Does Tre’s running match the style of Brent Fullwood or James Joseph as well as his taste in music? Daddy Maseo had no idea. So that was our next question: How much did he know about Auburn before the coaches came knocking and what did he think about Auburn once they started.
“You could have said Apple University [before Tre was recruited] and it wouldn’t have mattered to me. I don’t even follow football like that. My brother is the football specialist, I’m music,” Maseo said. “I’m being perfectly honest with you, all I care about is the scholarship opportunity being presented for [Tre] to play ball at whatever school he chooses. What mattered to me as a parent was, if he happens to get hurt, will be he able to fulfill his education. Will the scholarship go away if his career playing football goes away?

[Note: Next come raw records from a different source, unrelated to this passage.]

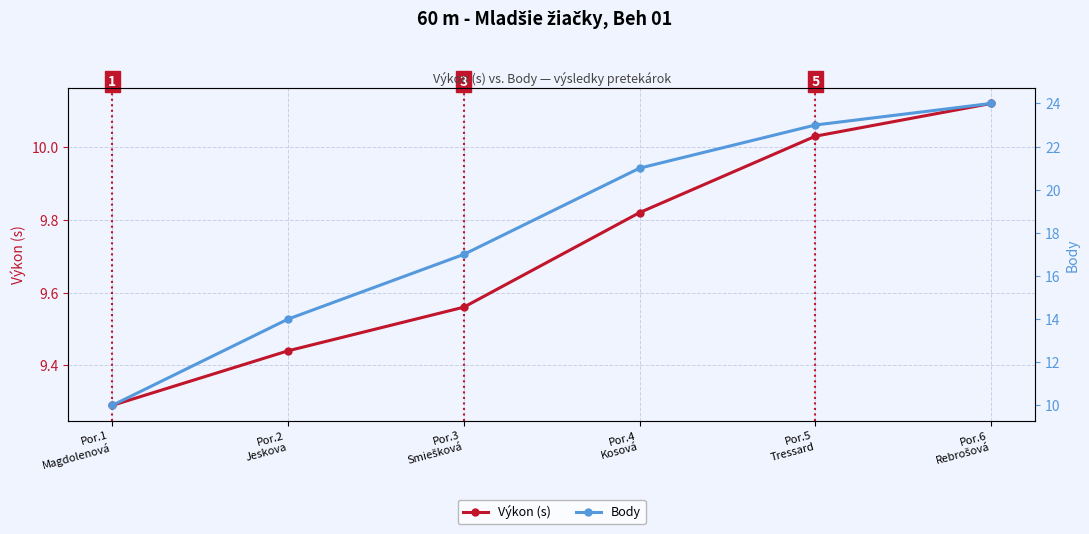

At which category does the chart reach its minimum across all series?

Por.1
Magdolenová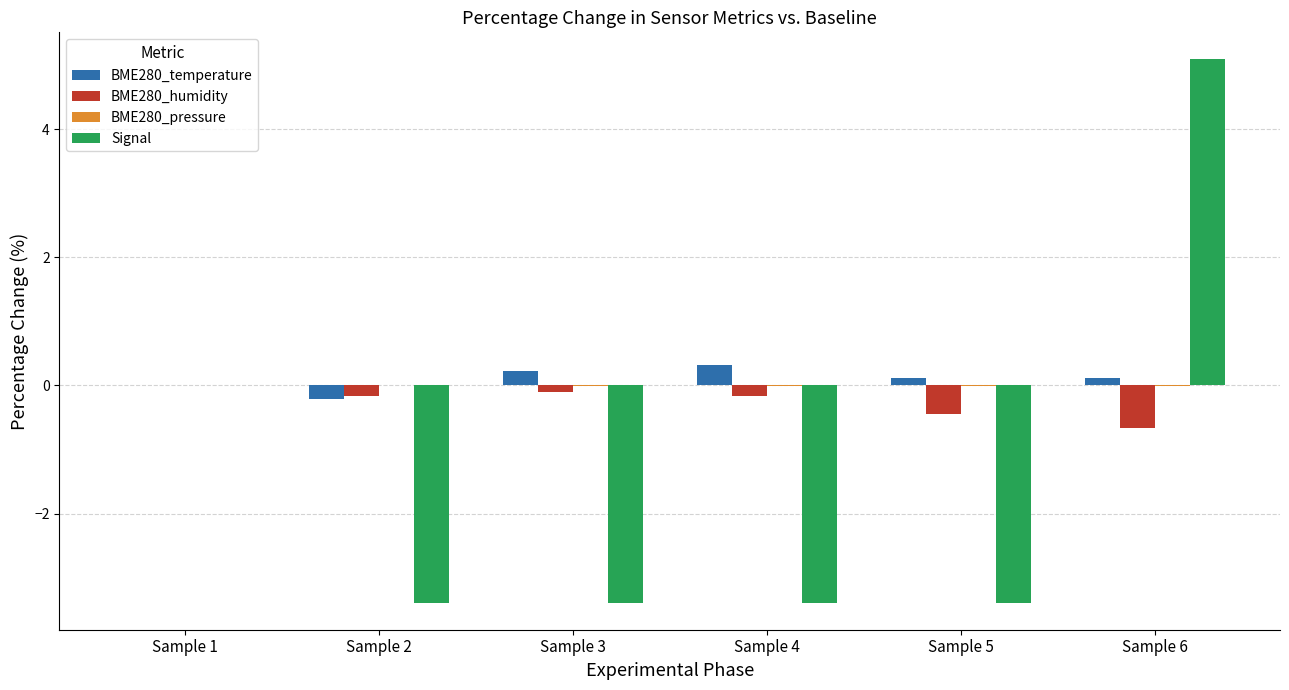

At which category is the sum across all series the highest?

Sample 6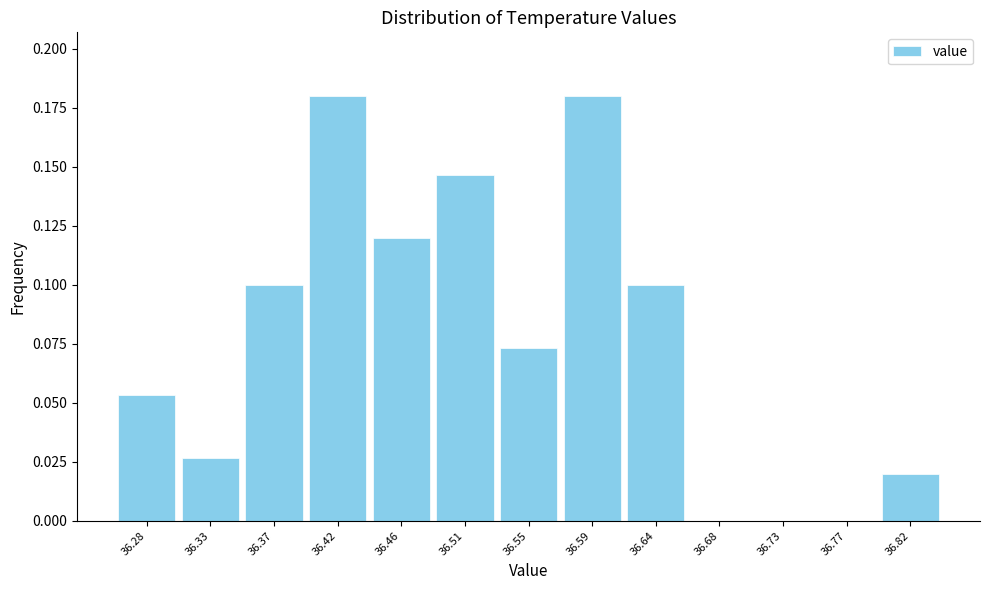

How tall is the bar that spans 36.485 to 36.530 on the x-axis? Neither the bar edges nor the heights are printed on the chart, so give them approximately, as read against the axes.

0.145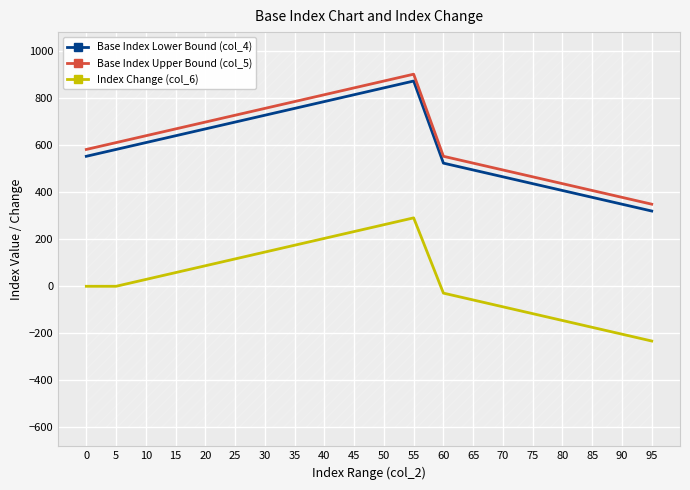

The Base Index Upper Bound (col_5) series shows 1045.1 at 25. True or false?

False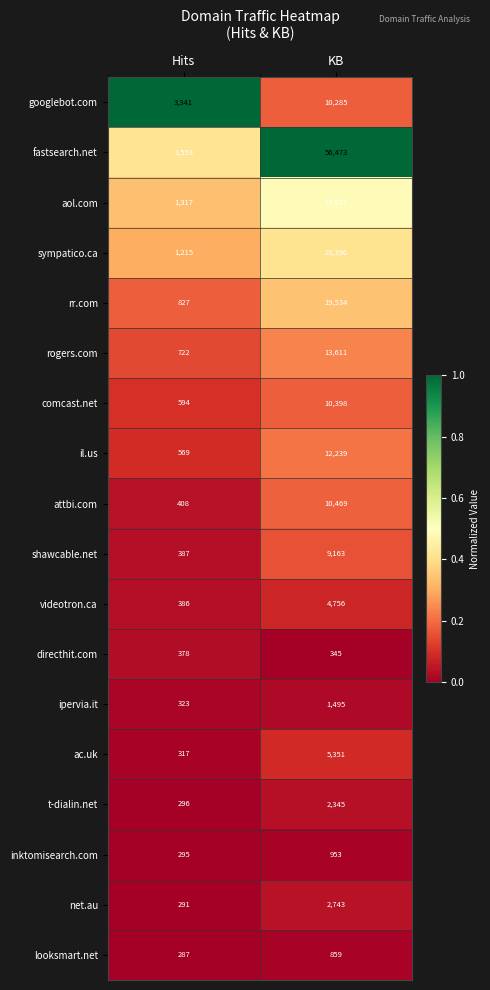

At which label is googlebot.com closest to 6813?

Hits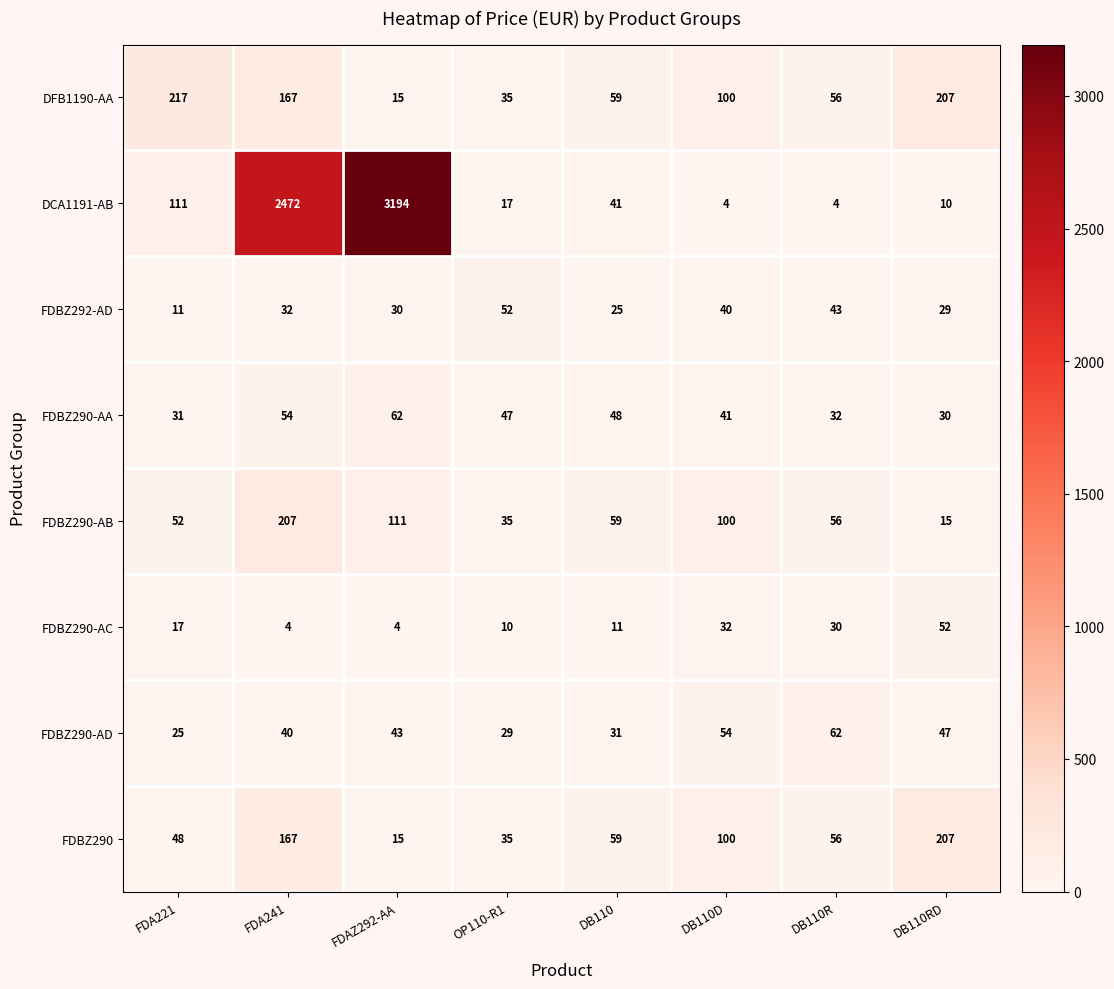

How many distinct data groups are displayed?

8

I think about life after football.”
Maseo said Auburn, more than any other school, gave him the guarantee he was looking for.
“As a parent I’m content with that.”
He’s also apparently content with leaving his turntables at home on Saturdays; the last thing we asked him was if he’d lend his skills to Auburn’s pregame production — at least that laugh.
“Maybe, if it’s conducive to what I do and not, you know… not cheesy,” Maseo said. “I can’t sacrifice artistic value, you know, but maybe, if it’s conducive.”
It was nice of him to say, but we sensed his reluctance (breathe easy, T-Will).
“I don’t want to be in the spotlight,” Maseo said. “I’ve got mine. [Tre’s] got his.”
“Well, War Eagle anyway.”
“Oh, yeah,” he laughed. “HA HAA HAAAA HHHAAAA… War Eagle!”